NextImg:Europe Wants to Banish Russian Gas. The U.S. May Have Other Plans.

An American investor tried last month to sell top German economic officials on an audacious plan to buy a Russian undersea pipeline. Despite years of international friction over the pipeline, he proposed to eventually activate it and deliver natural gas to Germany.

The investor, Stephen P. Lynch, had already made the pitch to the Trump administration, which he was betting would want U.S. control over a pivotal piece of energy infrastructure. Now the Germans wanted to hear for themselves about Mr. Lynch’s proposal to lead a takeover of the much-criticized pipeline on the floor of the Baltic Sea, called Nord Stream 2.

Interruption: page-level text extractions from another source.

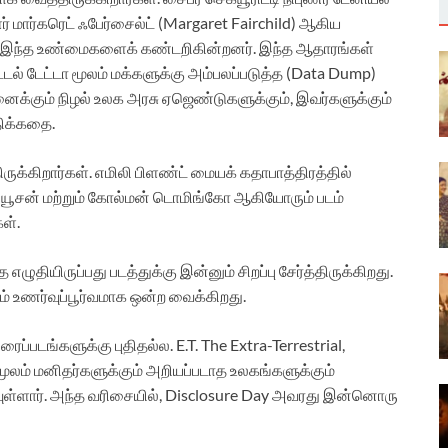
் மார்கரெட் ஃபேர்சைல்ட் (Margaret Fairchild) ஆகிய
ட இந்த உண்மைகளைக் கண்டறிகின்றனர். இந்த ஆதாரங்கள்
்டல் டேட்டா மூலம் மக்களுக்கு அம்பலப்படுத்த (Data Dump)
ைக்கும் நிழல் உலக அரசு ஏஜெண்டுகளுக்கும், இவர்களுக்கும்
திக்கதை.
திருக்கிறார்கள். எமிலி பிளண்ட் மையக் கதாபாத்திரத்தில்
் ஹியூசன் மற்றும் கோல்மன் டொமிங்கோ ஆகியோரும் படம்
ள்.
ழுதியிருப்பது படத்துக்கு இன்னும் சிறப்பு சேர்த்திருக்கிறது.
ும் உணர்வுப்பூர்வமாக ஒன்ற வைக்கிறது.
ரைப்படங்களுக்கு புதிதல்ல. E.T. The Extra-Terrestrial,
மூலம் மனிதர்களுக்கும் அறியப்படாத உலகங்களுக்கும்
ள்ளார். அந்த வரிசையில், Disclosure Day அவரது இன்னொரு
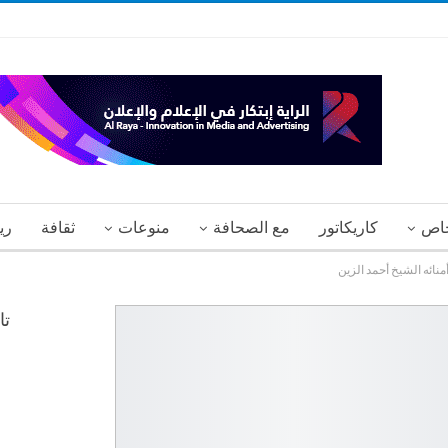
اص
كاريكاتور
مع الصحافة
منوعات
ثقافة
ري
ائه الشيخ أحمد الزين
تا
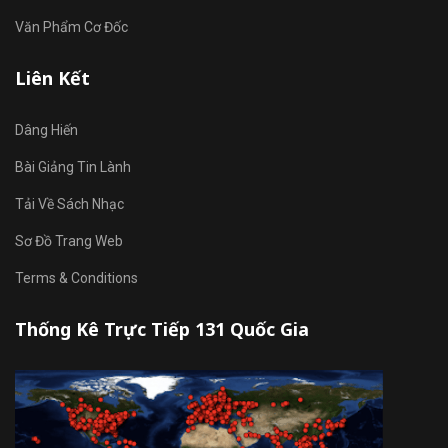
Văn Phẩm Cơ Đốc
Liên Kết
Dâng Hiến
Bài Giảng Tin Lành
Tải Về Sách Nhạc
Sơ Đồ Trang Web
Terms & Conditions
Thống Kê Trực Tiếp 131 Quốc Gia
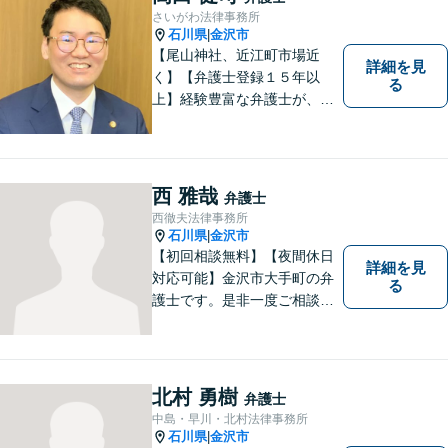
さいがわ法律事務所
石川県
金沢市
|
【尾山神社、近江町市場近
詳細を見
く】【弁護士登録１５年以
る
上】経験豊富な弁護士が、誠
実、丁寧に、フットワーク軽
く対応します
西 雅哉
弁護士
西徹夫法律事務所
石川県
金沢市
|
【初回相談無料】【夜間休日
詳細を見
対応可能】金沢市大手町の弁
る
護士です。是非一度ご相談く
ださい。
北村 勇樹
弁護士
中島・早川・北村法律事務所
石川県
金沢市
|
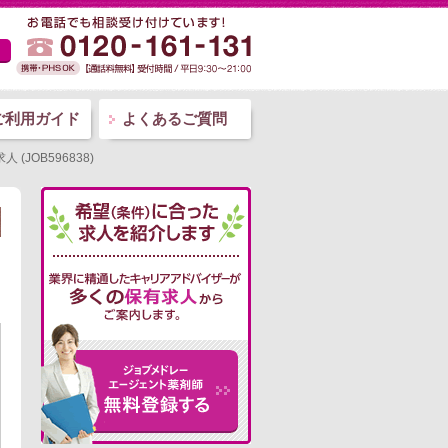
ご利用ガイド
よくあるご質問
OB596838)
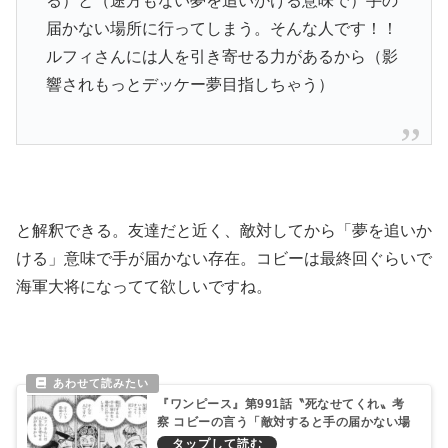
る）と（途方もない夢を追いかける意味で）手の
届かない場所に行ってしまう。そんな人です！！
ルフィさんには人を引き寄せる力があるから（影
響されもっとデッケー夢目指しちゃう）
と解釈できる。友達だと近く、敵対してから「夢を追いか
ける」意味で手が届かない存在。コビーは最終回ぐらいで
海軍大将になってて欲しいですね。
『ワンピース』第991話〝死なせてくれ〟考
察 コビーの言う「敵対すると手の届かない場
所」「ルフィさんは人を寄せる」が熱いぞ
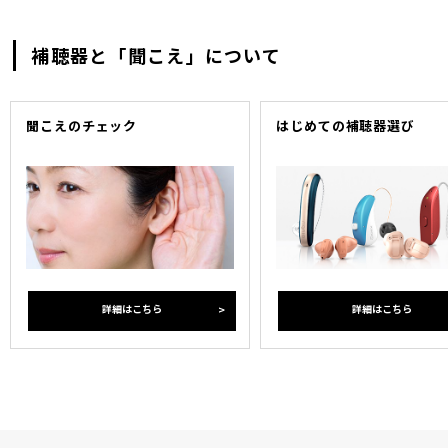
補聴器と「聞こえ」について
聞こえのチェック
はじめての補聴器選び
詳細はこちら
詳細はこちら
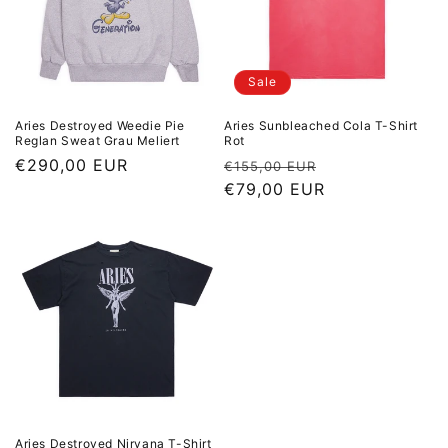
Sale
Aries Destroyed Weedie Pie
Aries Sunbleached Cola T-Shirt
Reglan Sweat Grau Meliert
Rot
Normaler Preis
€290,00 EUR
Normaler Preis
Sale Preis
€155,00 EUR
€79,00 EUR
Aries Destroyed Nirvana T-Shirt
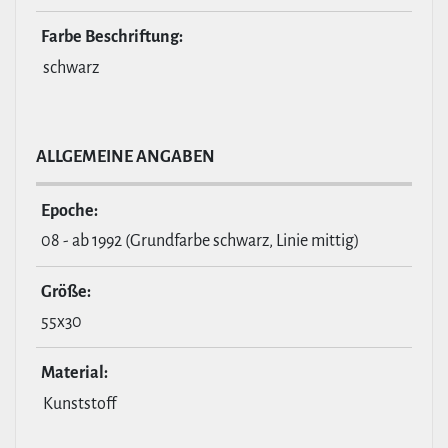
Farbe Beschrif­tung:
schwarz
ALL­GE­MEINE ANGABEN
Epoche:
08 - ab 1992 (Grundfarbe schwarz, Linie mittig)
Größe:
55x30
Material:
Kunststoff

The German officials were skeptical in their May 6 meeting in Berlin, Mr. Lynch recalls, asking him how he intended to persuade them to allow Russian gas to flow through the pipeline, which was partially sabotaged in 2022. That was not his job, Mr. Lynch says he answered, predicting that the Germans would persuade themselves eventually of the benefits of buying cheap Russian gas again.

Amid the frantic geopolitical jockeying of recent months, touched off by Mr. Trump’s re-engaging with President Vladimir V. Putin of Russia, the future of Europe’s energy supply has emerged as a source of tension and vulnerability as the continent seeks to chart an independent course.

Leaders in Berlin and Brussels have maneuvered in recent weeks to foreclose any possibility of new Russian gas imports, seeking a decisive break with the decades before Moscow’s 2022 invasion of Ukraine, when Europe’s reliance on cheap Russian energy gave the Kremlin a powerful point of leverage. When President Trump meets with Germany’s new chancellor, Friedrich Merz, at the White House on Thursday, Mr. Merz will reiterate his opposition to using Nord Stream 2 if the issue comes up, Mr. Merz’s spokesman said this week.

As Russia mobilized for war, President Joseph R. Biden Jr. vowed that, if Moscow invaded, “there will be no longer a Nord Stream 2,” and he imposed sanctions on the state-controlled company that owned it, while Germany refused to allow the newly completed pipeline to begin operation. After the invasion, European businesses and governments sharply reduced their dependence on Russian gas, trying to punish Moscow economically even though the effort came at considerable cost to themselves.